Eine weitere Blüte erlebte das Textilrecycling nach dem zweiten Weltkrieg. Denn Primärrohstoffe waren damals knapp. Da es aber keine Alttextilien gab, organisierten die Westmächte sogar deren Import.
Bis zu Beginn der 1950er Jahre wurden textile Rohstoffe auf Hochpreisniveau gehandelt. Denn auch in der Automobil- und Maschinenindustrie waren Putzlappen aus Alttextilien zunehmend gefragt. Doch schon Mitte der 50er Jahre änderte sich die Situation: Sinkende Preise für Primärrohstoffe und steigende Löhne führten dazu, dass viele Reißereien in Deutschland schließen mussten. Ebenso viele Tuchfabriken. Die Faserrückgewinnung verlagerte sich ins Ausland

Vom Rohstoff zur gefragten Secondhand-Ware
Die Reißspinnstoffindustrie setzte nun vermehrt auf Industriewatte und Polsterwolle. Zudem produzierte die Textilindustrie zunehmend synthetische Mischgewebe, die nur bedingt wiederverwertbar waren. Die Nachfrage nach Recyclingmaterialien war entsprechend stark rückläufig. Die Preise für Rohstoffe aus dem Textilrecycling verfielen, so dass die Arbeitskosten für das Aussortieren der Recyclinganteile sich erstmals nicht mehr decken ließen. Zeitgleich verschwand der Lumpensammler allmählich aus dem Straßenbild.

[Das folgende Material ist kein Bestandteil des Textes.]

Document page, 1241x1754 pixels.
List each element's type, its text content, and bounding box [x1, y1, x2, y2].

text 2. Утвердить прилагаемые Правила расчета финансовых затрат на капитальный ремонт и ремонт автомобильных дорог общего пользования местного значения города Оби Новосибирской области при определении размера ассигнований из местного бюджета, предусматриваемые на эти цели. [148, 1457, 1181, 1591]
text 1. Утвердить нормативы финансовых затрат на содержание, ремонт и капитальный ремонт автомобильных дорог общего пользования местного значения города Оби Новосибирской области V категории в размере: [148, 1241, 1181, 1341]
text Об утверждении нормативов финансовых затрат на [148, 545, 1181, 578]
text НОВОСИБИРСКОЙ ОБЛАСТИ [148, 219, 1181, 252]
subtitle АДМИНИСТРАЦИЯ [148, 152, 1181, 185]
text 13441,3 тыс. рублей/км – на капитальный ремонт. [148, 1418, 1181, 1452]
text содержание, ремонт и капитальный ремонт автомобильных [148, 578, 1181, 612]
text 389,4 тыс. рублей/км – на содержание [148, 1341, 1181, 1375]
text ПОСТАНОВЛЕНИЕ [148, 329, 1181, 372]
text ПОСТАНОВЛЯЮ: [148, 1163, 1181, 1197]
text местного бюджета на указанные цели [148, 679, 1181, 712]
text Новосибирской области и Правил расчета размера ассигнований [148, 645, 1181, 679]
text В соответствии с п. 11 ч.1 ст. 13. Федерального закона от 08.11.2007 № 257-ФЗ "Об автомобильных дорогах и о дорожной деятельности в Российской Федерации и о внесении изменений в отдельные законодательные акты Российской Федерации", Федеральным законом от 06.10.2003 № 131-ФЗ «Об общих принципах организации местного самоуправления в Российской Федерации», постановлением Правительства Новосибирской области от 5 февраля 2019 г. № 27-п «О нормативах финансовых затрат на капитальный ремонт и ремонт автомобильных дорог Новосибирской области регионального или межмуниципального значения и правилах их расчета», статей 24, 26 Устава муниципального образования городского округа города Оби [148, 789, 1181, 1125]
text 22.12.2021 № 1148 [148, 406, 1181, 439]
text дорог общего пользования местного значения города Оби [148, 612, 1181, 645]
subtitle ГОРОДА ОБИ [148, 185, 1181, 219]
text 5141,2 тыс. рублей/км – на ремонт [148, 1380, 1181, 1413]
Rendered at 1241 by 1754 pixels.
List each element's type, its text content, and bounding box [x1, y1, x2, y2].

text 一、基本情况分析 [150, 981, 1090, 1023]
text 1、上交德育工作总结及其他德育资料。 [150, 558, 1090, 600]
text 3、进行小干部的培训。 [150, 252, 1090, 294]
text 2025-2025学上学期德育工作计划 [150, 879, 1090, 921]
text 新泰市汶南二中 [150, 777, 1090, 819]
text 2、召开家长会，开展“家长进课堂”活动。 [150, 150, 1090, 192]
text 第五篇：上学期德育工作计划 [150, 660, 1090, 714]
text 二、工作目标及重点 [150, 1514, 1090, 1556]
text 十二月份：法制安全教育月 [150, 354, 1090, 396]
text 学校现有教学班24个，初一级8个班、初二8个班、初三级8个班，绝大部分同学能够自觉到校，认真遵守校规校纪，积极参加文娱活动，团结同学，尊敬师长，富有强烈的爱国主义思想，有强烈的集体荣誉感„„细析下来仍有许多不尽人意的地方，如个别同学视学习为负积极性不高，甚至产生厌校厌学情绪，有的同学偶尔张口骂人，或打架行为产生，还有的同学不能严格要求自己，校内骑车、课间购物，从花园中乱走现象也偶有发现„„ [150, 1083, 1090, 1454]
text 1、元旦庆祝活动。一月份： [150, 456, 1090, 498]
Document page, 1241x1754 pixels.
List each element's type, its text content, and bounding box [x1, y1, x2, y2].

Ursprünglich in erster Linie als Rohstoff genutzt, begann in den 1960er Jahren die Nutzung von Gebrauchttextilien als Secondhand-Kleidung. Unternehmen aus den Niederlanden kauften damals deutsche Gebrauchtkleidung im großen Stil auf, um sie in den niederländischen Kolonien als Secondhand-Kleidung zu verkaufen. Die Folge war ein schwindendes Angebot an gebrauchten Textilien in Deutschland und damit verbunden steigende Preise für die Sammelware. In dieser Situation gingen viele deutsche Sortierbetriebe dazu über, gebrauchte Kleidung selbst zu erfassen und weltweit zu verkaufen. Um mehr Textilien sammeln zu können, entstanden gezielt Kooperationen mit karitativen Organisationen. Denn mit wachsendem Wohlstand nahm auch die Menge an gebrauchten Textilien stetig zu.
Parallel dazu stieg auch die weltweite Nachfrage nach Gebrauchtkleidung. Heute ist daher die Vermarktung von Secondhand-Kleidung das Hauptgeschäft der Sortierbetriebe. Der Weiterverkauf von Recyclingmaterialien ist hingegen nur noch ein schlecht bezahltes Nebengeschäft.

Sortierung wandert ab
In den vergangenen 15 Jahren hat sich der Textilrecyclingmarkt noch in anderer Hinsicht verändert. Bis Anfang der 1990er Jahre sortierte man überwiegend dort, wo die Kleidung auch gesammelt wurde, nämlich in Deutschland und Westeuropa. Nach der Öffnung Osteuropas sind dort nach und nach Sortierbetriebe entstanden. Außerdem förderten Länder wie Tunesien, Dubai und die Türkei die Ansiedlung von Sortierbetrieben ganz gezielt mit Steuervorteilen, um so Arbeitsplätze zu schaffen.
Da ost- und außereuropäische Sortierbetriebe aufgrund der niedrigeren Lohn kosten in der Regel höhere Ankaufpreise zahlen können als westeuropäische Betriebe, fließt Originalsammelware zunehmend aus Deutschland ins Ausland ab. Der Konkurrenzdruck für deutsche und westeuropäische Sortierbetriebe nimmt damit immer weiter zu.